A Quick Guide to XML Schema.doc

(106 KB) Pobierz

MSDN Magazine

A Quick Guide to XML Schema


Download the code for this article: XML0204.exe (35KB)

O

f all the XML technologies, XML Schema is most valuable to software developers because it finally makes it possible to add type information to XML documents. This column is the first in a two-part series that will cover the basics of XML Schema.
      First, let's review what preceded XML Schema. The XML 1.0 specification came with a built-in syntax for describing XML vocabularies, called Document Type Definitions (DTD). DTDs have actually been around for quite some time considering XML 1.0 inherited the syntax from its predecessor, the Standard Generalized Markup Language (SGML).
      DTDs allow you to describe the structure of XML documents. For example, say that you want to use the following XML vocabulary to describe employee information:

<employee id="555-12-3434">

  <name>Monica</name>

  <hiredate>1997-12-02</hiredate>

  <salary>42000.00</salary>

</employee>

The following DTD describes the structure of this document:

<!-- employee.dtd -->

<!ELEMENT employee (name, hiredate, salary)>

<!ATTLIST employee

          id CDATA #REQUIRED>

<!ELEMENT name (#PCDATA)>

<!ELEMENT hiredate (#PCDATA)>

<!ELEMENT salary (#PCDATA)>

This DTD can then be associated with the original document through a DOCTYPE declaration, as shown here:

<!DOCTYPE employee SYSTEM "employee.dtd">

<employee id="555-12-3434">

  <name>Monica</name>

  <hiredate>1997-12-02</hiredate>

  <salary>42000.00</salary>

</employee>

      Validation is the main benefit of using DTDs. When a validating XML 1.0 parser reads this XML 1.0 file, it can also read the associated DTD and validate that it conforms to the definition. Using DTDs for validation can reduce the amount of error handling that you must build into the application.
      Although DTDs were well suited for many SGML-based electronic publishing applications, their limitations quickly became apparent when applied to modern software development domains such as those surrounding today's Web initiatives. The main limitations of DTDs are that DTD syntax is not XML-compliant, and DTDs don't support namespaces, typical programming language data types, or defining custom types.
      Since the DTD syntax itself is not XML, you can't use standard XML tools to process the definitions programmatically. Most XML 1.0 processors support DTD validation, but they don't support programmatic access to the information found in the DTD due to the complexity of the syntax.
      Because DTDs were created before XML namespaces even existed, it's no surprise that they don't work well together. In fact, using DTDs to describe namespace-aware documents is like trying to pound a square peg into a round hole. For more on the hideous details of making this work, check out the May 2001 installment of The XML Files column in which I provide a sample namespace-aware DTD. As a result, most developers choose to use either DTDs or namespaces, but not both.
      DTDs were also specifically designed for document-centric systems in which programmatic data types typically don't exist. As a result, only a handful of type identifiers exist for describing attributes (see Figure 1). These type identifiers aren't like anything you're used to working with in your programming language. They're really just special cases of text (CDATA). Again, these types cannot be applied to text-only elements, only to attributes.
      And finally, the DTD type system is not extensible. This means you're stuck with the types described in Figure 1. Creating custom types that make sense in your problem domain is out of the question with DTDs. These limitations are enough to make any XML developer run from DTDs when presented with the exciting new future offered by XML Schema.

XML Schema Basics

      XML Schema is itself an XML vocabulary for describing XML instance documents. I use the term "instance" because a schema describes a class of documents, of which there can be many different instances (see Figure 2). This is analogous to the relationship between classes and objects in today's object-oriented systems. A class is to a schema what an object is to an XML document. Therefore, while using XML Schema, you'll typically be working with more than one document, as well as the schema and one or more XML instance documents.
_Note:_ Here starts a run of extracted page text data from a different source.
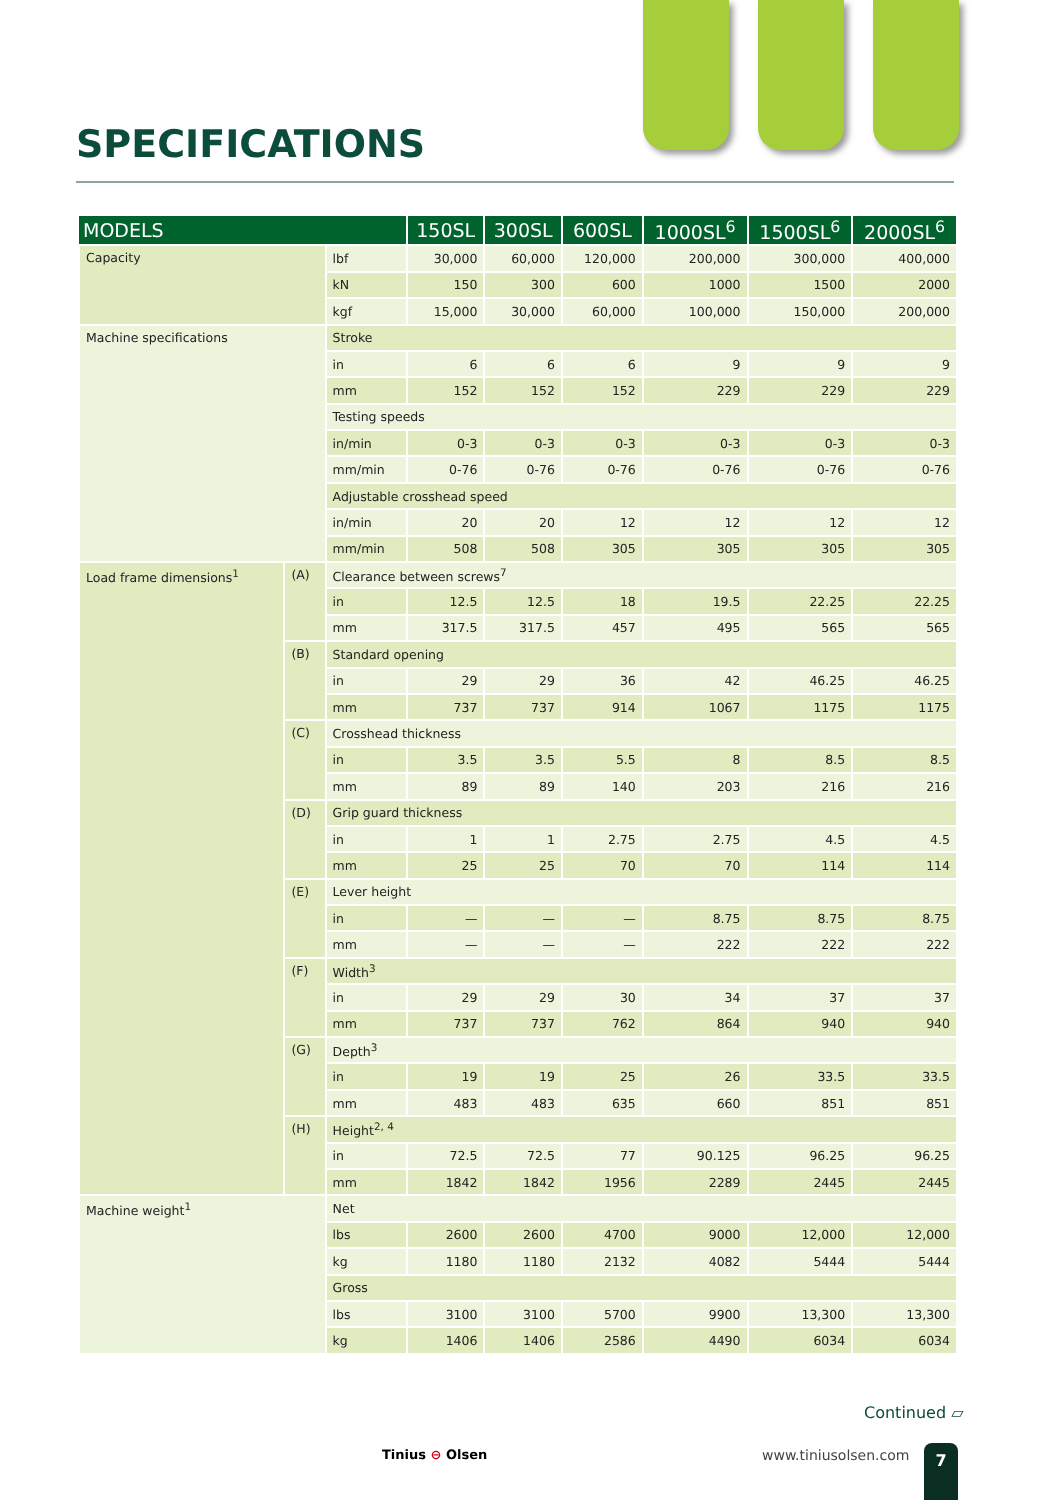SPECIFICATIONS
| MODELS | | | 150SL | 300SL | 600SL | 1000SL<sup>6</sup> | 1500SL<sup>6</sup> | 2000SL<sup>6</sup> |
| --- | --- | --- | --- | --- | --- | --- | --- | --- |
| Capacity | | lbf | 30,000 | 60,000 | 120,000 | 200,000 | 300,000 | 400,000 |
| | | kN | 150 | 300 | 600 | 1000 | 1500 | 2000 |
| | | kgf | 15,000 | 30,000 | 60,000 | 100,000 | 150,000 | 200,000 |
| Machine specifications | | Stroke | | | | | | |
| | | in | 6 | 6 | 6 | 9 | 9 | 9 |
| | | mm | 152 | 152 | 152 | 229 | 229 | 229 |
| | | Testing speeds | | | | | | |
| | | in/min | 0-3 | 0-3 | 0-3 | 0-3 | 0-3 | 0-3 |
| | | mm/min | 0-76 | 0-76 | 0-76 | 0-76 | 0-76 | 0-76 |
| | | Adjustable crosshead speed | | | | | | |
| | | in/min | 20 | 20 | 12 | 12 | 12 | 12 |
| | | mm/min | 508 | 508 | 305 | 305 | 305 | 305 |
| Load frame dimensions<sup>1</sup> | (A) | Clearance between screws<sup>7</sup> | | | | | | |
| | | in | 12.5 | 12.5 | 18 | 19.5 | 22.25 | 22.25 |
| | | mm | 317.5 | 317.5 | 457 | 495 | 565 | 565 |
| | (B) | Standard opening | | | | | | |
| | | in | 29 | 29 | 36 | 42 | 46.25 | 46.25 |
| | | mm | 737 | 737 | 914 | 1067 | 1175 | 1175 |
| | (C) | Crosshead thickness | | | | | | |
| | | in | 3.5 | 3.5 | 5.5 | 8 | 8.5 | 8.5 |
| | | mm | 89 | 89 | 140 | 203 | 216 | 216 |
| | (D) | Grip guard thickness | | | | | | |
| | | in | 1 | 1 | 2.75 | 2.75 | 4.5 | 4.5 |
| | | mm | 25 | 25 | 70 | 70 | 114 | 114 |
| | (E) | Lever height | | | | | | |
| | | in | — | — | — | 8.75 | 8.75 | 8.75 |
| | | mm | — | — | — | 222 | 222 | 222 |
| | (F) | Width<sup>3</sup> | | | | | | |
| | | in | 29 | 29 | 30 | 34 | 37 | 37 |
| | | mm | 737 | 737 | 762 | 864 | 940 | 940 |
| | (G) | Depth<sup>3</sup> | | | | | | |
| | | in | 19 | 19 | 25 | 26 | 33.5 | 33.5 |
| | | mm | 483 | 483 | 635 | 660 | 851 | 851 |
| | (H) | Height<sup>2, 4</sup> | | | | | | |
| | | in | 72.5 | 72.5 | 77 | 90.125 | 96.25 | 96.25 |
| | | mm | 1842 | 1842 | 1956 | 2289 | 2445 | 2445 |
| Machine weight<sup>1</sup> | | Net | | | | | | |
| | | lbs | 2600 | 2600 | 4700 | 9000 | 12,000 | 12,000 |
| | | kg | 1180 | 1180 | 2132 | 4082 | 5444 | 5444 |
| | | Gross | | | | | | |
| | | lbs | 3100 | 3100 | 5700 | 9900 | 13,300 | 13,300 |
| | | kg | 1406 | 1406 | 2586 | 4490 | 6034 | 6034 |
Continued ▱
Tinius ⊖ Olsen www.tiniusolsen.com 7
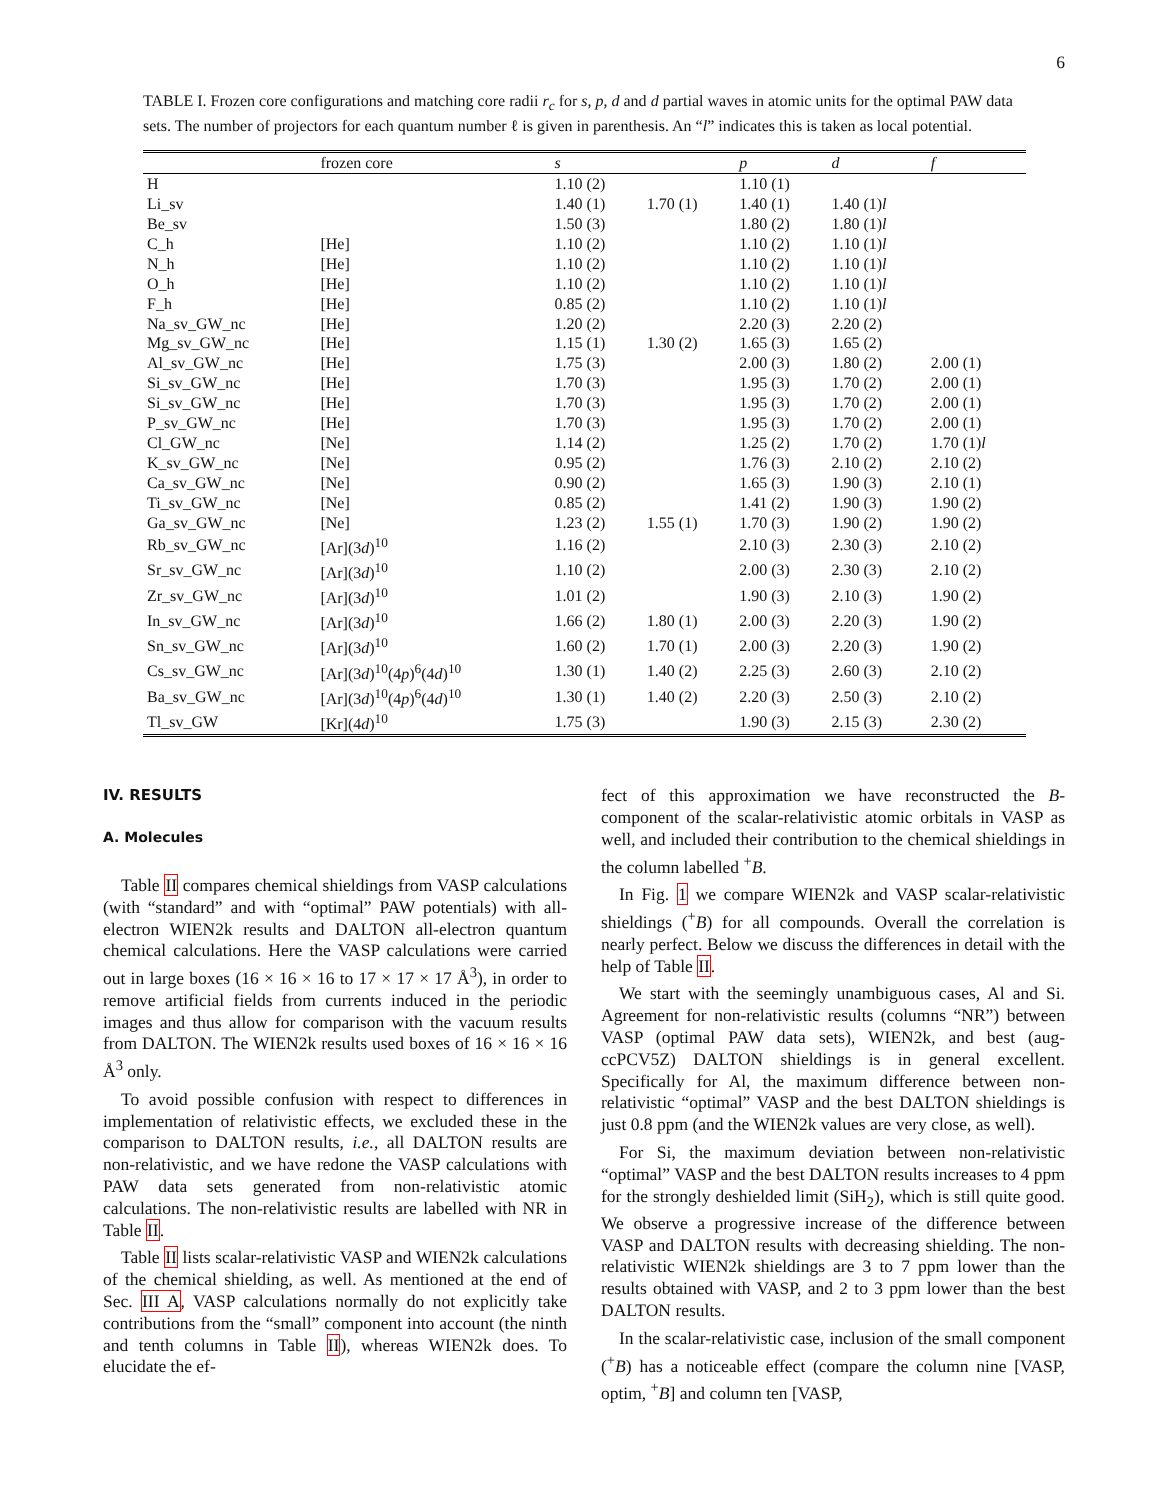6
TABLE I. Frozen core configurations and matching core radii r<sub>c</sub> for s, p, d and d partial waves in atomic units for the optimal PAW data sets. The number of projectors for each quantum number ℓ is given in parenthesis. An “l” indicates this is taken as local potential.
| | frozen core | s | | p | d | f |
| --- | --- | --- | --- | --- | --- | --- |
| H | | 1.10 (2) | | 1.10 (1) | | |
| Li_sv | | 1.40 (1) | 1.70 (1) | 1.40 (1) | 1.40 (1) l | |
| Be_sv | | 1.50 (3) | | 1.80 (2) | 1.80 (1) l | |
| C_h | [He] | 1.10 (2) | | 1.10 (2) | 1.10 (1) l | |
| N_h | [He] | 1.10 (2) | | 1.10 (2) | 1.10 (1) l | |
| O_h | [He] | 1.10 (2) | | 1.10 (2) | 1.10 (1) l | |
| F_h | [He] | 0.85 (2) | | 1.10 (2) | 1.10 (1) l | |
| Na_sv_GW_nc | [He] | 1.20 (2) | | 2.20 (3) | 2.20 (2) | |
| Mg_sv_GW_nc | [He] | 1.15 (1) | 1.30 (2) | 1.65 (3) | 1.65 (2) | |
| Al_sv_GW_nc | [He] | 1.75 (3) | | 2.00 (3) | 1.80 (2) | 2.00 (1) |
| Si_sv_GW_nc | [He] | 1.70 (3) | | 1.95 (3) | 1.70 (2) | 2.00 (1) |
| Si_sv_GW_nc | [He] | 1.70 (3) | | 1.95 (3) | 1.70 (2) | 2.00 (1) |
| P_sv_GW_nc | [He] | 1.70 (3) | | 1.95 (3) | 1.70 (2) | 2.00 (1) |
| Cl_GW_nc | [Ne] | 1.14 (2) | | 1.25 (2) | 1.70 (2) | 1.70 (1) l |
| K_sv_GW_nc | [Ne] | 0.95 (2) | | 1.76 (3) | 2.10 (2) | 2.10 (2) |
| Ca_sv_GW_nc | [Ne] | 0.90 (2) | | 1.65 (3) | 1.90 (3) | 2.10 (1) |
| Ti_sv_GW_nc | [Ne] | 0.85 (2) | | 1.41 (2) | 1.90 (3) | 1.90 (2) |
| Ga_sv_GW_nc | [Ne] | 1.23 (2) | 1.55 (1) | 1.70 (3) | 1.90 (2) | 1.90 (2) |
| Rb_sv_GW_nc | [Ar](3 d )<sup>10</sup> | 1.16 (2) | | 2.10 (3) | 2.30 (3) | 2.10 (2) |
| Sr_sv_GW_nc | [Ar](3 d )<sup>10</sup> | 1.10 (2) | | 2.00 (3) | 2.30 (3) | 2.10 (2) |
| Zr_sv_GW_nc | [Ar](3 d )<sup>10</sup> | 1.01 (2) | | 1.90 (3) | 2.10 (3) | 1.90 (2) |
| In_sv_GW_nc | [Ar](3 d )<sup>10</sup> | 1.66 (2) | 1.80 (1) | 2.00 (3) | 2.20 (3) | 1.90 (2) |
| Sn_sv_GW_nc | [Ar](3 d )<sup>10</sup> | 1.60 (2) | 1.70 (1) | 2.00 (3) | 2.20 (3) | 1.90 (2) |
| Cs_sv_GW_nc | [Ar](3 d )<sup>10</sup>(4 p )<sup>6</sup>(4 d )<sup>10</sup> | 1.30 (1) | 1.40 (2) | 2.25 (3) | 2.60 (3) | 2.10 (2) |
| Ba_sv_GW_nc | [Ar](3 d )<sup>10</sup>(4 p )<sup>6</sup>(4 d )<sup>10</sup> | 1.30 (1) | 1.40 (2) | 2.20 (3) | 2.50 (3) | 2.10 (2) |
| Tl_sv_GW | [Kr](4 d )<sup>10</sup> | 1.75 (3) | | 1.90 (3) | 2.15 (3) | 2.30 (2) |
IV. RESULTS
A. Molecules
Table II compares chemical shieldings from VASP calculations (with “standard” and with “optimal” PAW potentials) with all-electron WIEN2k results and DALTON all-electron quantum chemical calculations. Here the VASP calculations were carried out in large boxes (16 × 16 × 16 to 17 × 17 × 17 Å<sup>3</sup>), in order to remove artificial fields from currents induced in the periodic images and thus allow for comparison with the vacuum results from DALTON. The WIEN2k results used boxes of 16 × 16 × 16 Å<sup>3</sup> only.
To avoid possible confusion with respect to differences in implementation of relativistic effects, we excluded these in the comparison to DALTON results, i.e., all DALTON results are non-relativistic, and we have redone the VASP calculations with PAW data sets generated from non-relativistic atomic calculations. The non-relativistic results are labelled with NR in Table II.
Table II lists scalar-relativistic VASP and WIEN2k calculations of the chemical shielding, as well. As mentioned at the end of Sec. III A, VASP calculations normally do not explicitly take contributions from the “small” component into account (the ninth and tenth columns in Table II), whereas WIEN2k does. To elucidate the ef-
fect of this approximation we have reconstructed the B-component of the scalar-relativistic atomic orbitals in VASP as well, and included their contribution to the chemical shieldings in the column labelled <sup>+</sup>B.
In Fig. 1 we compare WIEN2k and VASP scalar-relativistic shieldings (<sup>+</sup>B) for all compounds. Overall the correlation is nearly perfect. Below we discuss the differences in detail with the help of Table II.
We start with the seemingly unambiguous cases, Al and Si. Agreement for non-relativistic results (columns “NR”) between VASP (optimal PAW data sets), WIEN2k, and best (aug-ccPCV5Z) DALTON shieldings is in general excellent. Specifically for Al, the maximum difference between non-relativistic “optimal” VASP and the best DALTON shieldings is just 0.8 ppm (and the WIEN2k values are very close, as well).
For Si, the maximum deviation between non-relativistic “optimal” VASP and the best DALTON results increases to 4 ppm for the strongly deshielded limit (SiH<sub>2</sub>), which is still quite good. We observe a progressive increase of the difference between VASP and DALTON results with decreasing shielding. The non-relativistic WIEN2k shieldings are 3 to 7 ppm lower than the results obtained with VASP, and 2 to 3 ppm lower than the best DALTON results.
In the scalar-relativistic case, inclusion of the small component (<sup>+</sup>B) has a noticeable effect (compare the column nine [VASP, optim, <sup>+</sup>B] and column ten [VASP,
Figure 2 Namespace Identifier Linkage
Figure 2 Namespace Identifier Linkage

      The elements used in a schema definition come from the http://www.w3.org/2001/XMLSchema namespace, which I'll bind to xsd throughout the rest of this column. The following is the basic schema template:

<xsd:schema xmlns:xsd="http://www.w3.org/2001/XMLSchema"

  targetNamespace="http://example.org/employee/">

  <!-- definitions go here -->

</xsd:schema>

Schema definitions must have a root xsd:schema element. There are a variety of elements that may be nested within xsd:schema including, but not limited to, xsd:element, xsd:attribute, and xsd:complexType, all of which I'll discuss.
      The fact that a schema definition is an XML document solves the first DTD limitation. You can process schema definitions with standard XML 1.0 tools and services such as DOM, SAX, XPath, and XSLT. The intrinsic simplicity in doing so has fueled an onslaught of schema tools.

XML Schema and Namespaces

      The definitions placed within the xsd:schema element are automatically associated with the namespace specified in the targetNamespace attribute. In the case of the previous example, the schema definitions would be associated with the http://example.org/employee/ namespace.
      The namespace identifier is the key that links XML documents to the corresponding Schema definition (see Figure 2). For example, the following XML instance document contains the employee element from the http://example.org/employee/ namespace:

<tns:employee xmlns:tns="http://example.org/employee/"/>

The employee element's namespace is the same as the targetNamespace in the schema definition.
      In order to take advantage of the schema while processing the employee element, the processor needs to locate the correct schema definition. How schema processors locate the schema definition for a particular namespace is not defined by the specification. Most processors, however, will allow you to load an in-memory cache of schemas that it will use while processing documents. For example, the following JScript®-based code illustrates a simple way to do this with MSXML 4.0:

var sc = new ActiveXObject("MSXML2.XMLSchemaCache.4.0);

sc.add("http://example.org/employee/", "employee.xsd");

var dom = new ActiveXObject("MSXML2.DOMDocument.4.0");

dom.schemas = sc;

if (dom.load("employee.xml"))

  WScript.echo("success: document conforms to Schema");  

else

  WScript.echo("error: invalid instance");

It works similarly in Microsoft® .NET and in most other XML Schema-aware processors.
      You can download a command-line validation utility from the link at the top of this article to experiment with the principles discussed in this column. The validation utility allows you to specify the instance document you would like to validate along with as many schema definitions as you need. The command-line usage is as follows:

c:>validate instance.xml -s schema1.xsd -s schema2.xsd ...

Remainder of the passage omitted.